A new ROZ model bank guarantee – at last!
The Real Estate Council of the Netherlands (the “ROZ”) published a new model bank guarantee on 4 June 2018. It can be downloaded (together with instructions) from the ROZ website.
In the light of the rulings by the Dutch Supreme Court on 14 January 2011 (Aukema q.q./Uni-invest), 15 November 2013 (Romania) and 17 February 2017 (Bouwgros), banks are in general no longer prepared to issue guarantees on the basis of the old ROZ model. They consider the risk too great that in the event of compensation for loss/harm suffered by the lessor as a result of the lessee’s insolvency (i.e. “loss owing to vacancy” [leegstandschade]), no recourse will be possible against the counter-guarantee and they will then be left to foot the bill. Each bank has therefore started to use its own model, which provides for “excluded claims”.
In practice, this is problematical.
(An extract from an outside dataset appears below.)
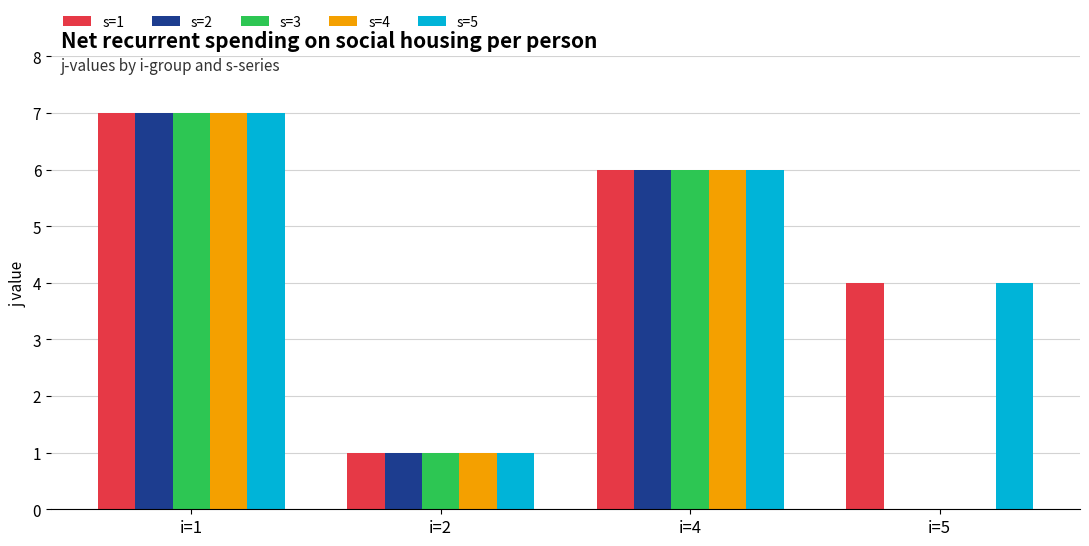

Is the value of s=3 at i=4 greater than the value of s=5 at i=2?

Yes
Agreements regularly refer to the (old) ROZ model bank guarantee, without a lessee being aware that he cannot comply with it. That this can have major consequences for a lessee is clear from a judgment by the Court of Appeal in The Hague dated 16 January 2018. In that case, the lessee was required to provide a bank guarantee based on the (old) ROZ model, but instead the bank issued a bank guarantee with “excluded claims”. The lessor in question refused to accept this and demanded a bank guarantee in accordance with the agreed model. After more than six months, the lessee succeeded in having a bank guarantee issued by a different bank. Over the intervening period, however, the lessee had to pay the lessor a penalty amounting to a total of EUR 24,750. This will cease to be a problem for lessees when the new ROZ model becomes the standard bank guarantee within the market.
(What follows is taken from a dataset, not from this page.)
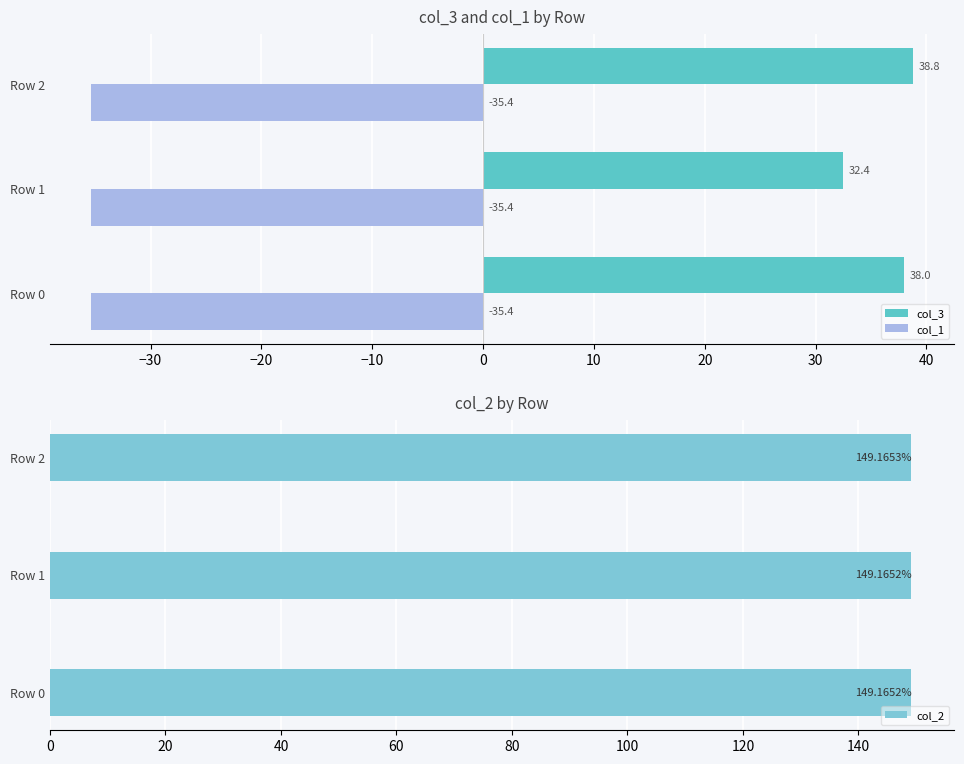

What is the minimum value for col_3?

32.4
For lessors, the use of “excluded claims” is a disadvantage. However, in cases where a bank guarantee is required for an amount equal to the payment obligation for a period of 3 months – which is usually the case – that disadvantage is only limited. The amount of the bank guarantee is generally already “used up” before it can be applied to cover loss owing to vacancy. The new ROZ model therefore includes a provision for “excluded claims” in line with the banks’ own current models. It provides as follows:
“If the lease is terminated by notice of termination being given on the basis of one of those clauses, the following claims shall be excluded from this bank guarantee:
a. the claims for damages for loss of rent which would be due after termination of the lease by notice of termination pursuant to Section 39, Section 238 or Section 305 of the (Dutch) Bankruptcy Act [Faillissementswet], and
b. the (loss/harm) compensation claims agreed between lessee and lessor relating to loss of rent as referred to in a.”
The intention is for the new ROZ model to preclude disagreement as to which model is to be used. This does, however, require banks and lessors to actually use this new ROZ model. Unfortunately, the ROZ did not succeed in creating the new bank guarantee in consultation with the Dutch Banking Association (the “NVB”). According to the instructions for the new model, the ROZ and the NVB failed to agree on the wording of the lessor’s request for payment and on the NVB’s wish to give the bank guarantee a finite character. Those two points, incidentally, are not related to the recent rulings by the Supreme Court. Moreover, the ROZ did make some concessions with regard to the request for payment. The lessor’s request for payment will only be valid if it also comprises a written statement by the lessor or its successor(s) in title to the effect that the request does not relate to the claims as referred to under a. and b. above.
Where day-to-day leasing is concerned, it is to be hoped that the Dutch banks and lessors will endorse the new ROZ model bank guarantee, so that disagreement as to the text of the guarantee will soon be a thing of the past.